Neue Runde im Streit um Geh- und Radweg

Vogtareuth - 50 Zentimeter - verzichtbar oder nicht: Das ist die Frage beim südlichen Geh- und Radweg in Tödtenberg. Der rechtliche Streit um seine Widmung für den landwirtschaftlichen Verkehr geht in eine neue Runde.

"Tjaaa" - Bürgermeister Matthias Maier holte vor dem erneuten Einstieg in die Beratungen im Gemeinderat erst einmal tief Luft, so als bräuchte er Kraft für die x-te Behandlung des Themas Radweg Tödtenberg. 2002 hat die Gemeinde mit dem Grundeigentümer Schmidmaier einen Vertrag abgeschlossen. Sein Inhalt: Die Landwirtsfamilie tritt den notwendigen Grund für den Ausbau des Geh- und Radweges ab, der notwendig ist, um ihn auch für den landwirtschaftlichen Verkehr zu widmen. Damals reichte eine Breite für die Doppelnutzung als Rad- und landwirtschaftlicher Weg von 2,50 Metern aus.


Doch die offizielle Widmung unterblieb aus nicht mehr zu klärenden Gründen, was besonders Andreas Pfaffinger von der CSU verärgert, weil er hierin den Hauptgrund für die jetzt auftretenden verkehrsrechtlichen Probleme sieht. Sie führten dazu, dass ein entsprechendes Schild für die landwirtschaftliche Nutzung wieder entfernt werden musste.
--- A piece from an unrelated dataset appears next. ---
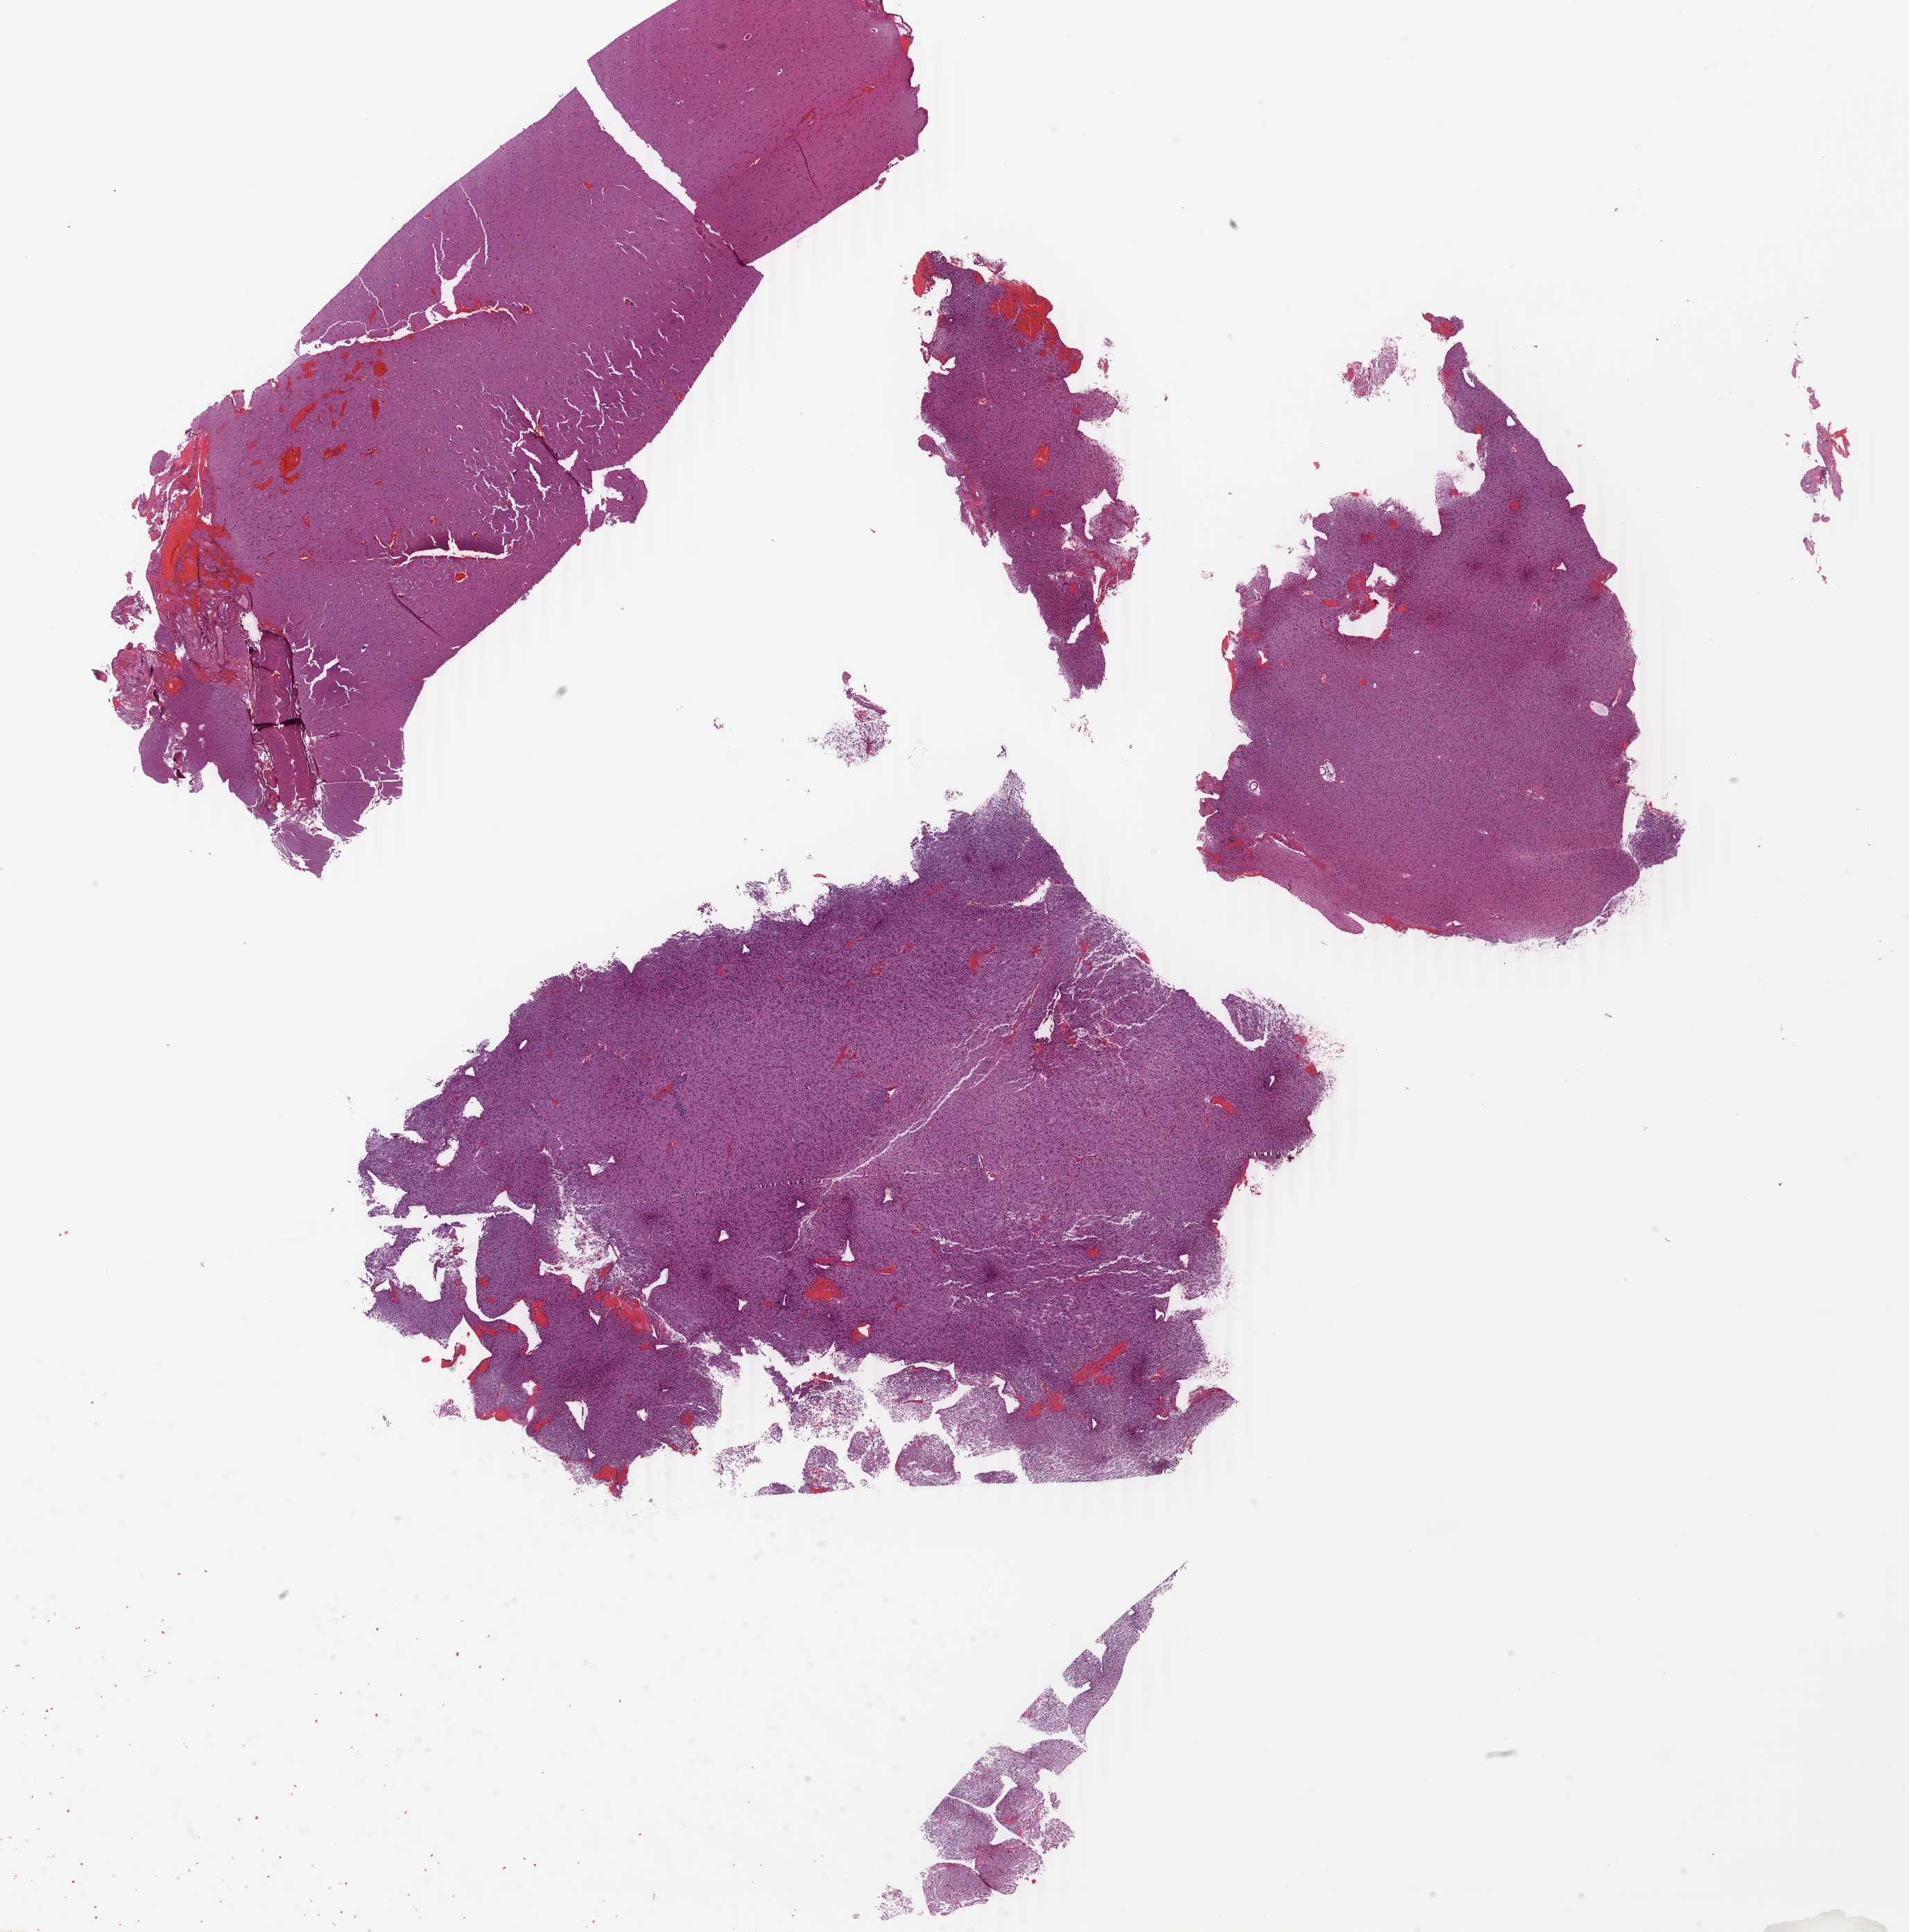
Whole-slide histology image, H&E-stained, whole scanned area (about 21.9 x 22.2 mm) shown as a low-resolution overview. Formalin-fixed paraffin-embedded (FFPE) diagnostic section. Brain, primary tumour sample. Patient: male, age at initial diagnosis 22 years. Histologic grade: G3 (poorly differentiated).
• histologic diagnosis: Astrocytoma, anaplastic (cerebrum)
• laterality: left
Heute wird nämlich eine Breite von drei Metern verlangt. Muss die Gemeinde jetzt also noch einmal um eine Grundabtretung bitten und für teures Geld 50 Zentimeter anflicken? Wenn es dazu kommt, handelt es sich nach Überzeugung von Josef Oberberger, Aktiv für unsere Gemeinde (AfG), um einen klassischen Schildbürgerstreich. Ob 2,50 oder drei Meter: Eng werde es immer, wenn sich Radfahrer und Bulldog begegnen würden, ist Oberberger überzeugt. Mehrere Ratsmitglieder wiesen ebenfalls auf die Tatsache hin, dass es im Landkreis Geh- und Radwege gibt, die trotz einer Breite von "nur" 2,50 Metern für den landwirtschaftlichen Verkehr freigegeben sind.


Doch unter den heutigen Bestimmungen gelte der Weg in Tödtenberg nicht als widmungsfähig für ländliche Fahrzeuge, bedauert Bürgermeister Maier. Die Regierung von Oberbayern habe jedoch mitgeteilt, dass unter bestimmten Voraussetzungen eine Ausnahme möglich sei - halt nur für Fahrzeuge bis zu einer Breite von 2,50 Metern. Größere - etwa die heute üblichen Mähdrescher und Häcksler - fahren nach übereinstimmender Meinung des Gemeinderates jedoch sowieso nicht über den Weg, sondern gleich über die Staatsstraße.

Die Fraktionen hoffen deshalb jetzt darauf, dass der gesunde Menschenverstand und nicht die Rechtsparagrafen zählen. Die Untere Verkehrsbehörde soll gebeten werden, über ihren Schatten zu springen und den Weg für den landwirtschaftlichen Verkehr zu widmen, weil er von Fahrzeugen über 2,50 Metern Breite in der Praxis nicht genutzt wird.

Im nördlichen Bereich des Radweges wird im Herbst, wenn eine Ausnahmegenehmigung für die landwirtschaftliche Nutzung ausläuft, sofort von 2,25 auf die heute notwendigen drei Meter ausgebaut. Hier ist sich die Gemeinde mit dem Grundeigentümer Lechner einig geworden, hieß es. Auch die Zeichen für eine Fortführung stehen gut: Der notwendige Grund soll jetzt bereitgestellt werden.

Jetzt kommt es also nur noch auf die Problemlösung im Süden an. Stellen sich die Behörden weiterhin stur, so die verärgerte Beurteilung von Oberberger, muss die Gemeinde nach Meinung Rudolf Leitmannstetter (ÜWG) in den sauren Apfel beißen, den notwendigen Grund kaufen und noch einmal die Bagger anrollen lassen. "Denn wir stehen in der Pflicht, den Vertrag mit dem Grundeigentümer zu erfüllen."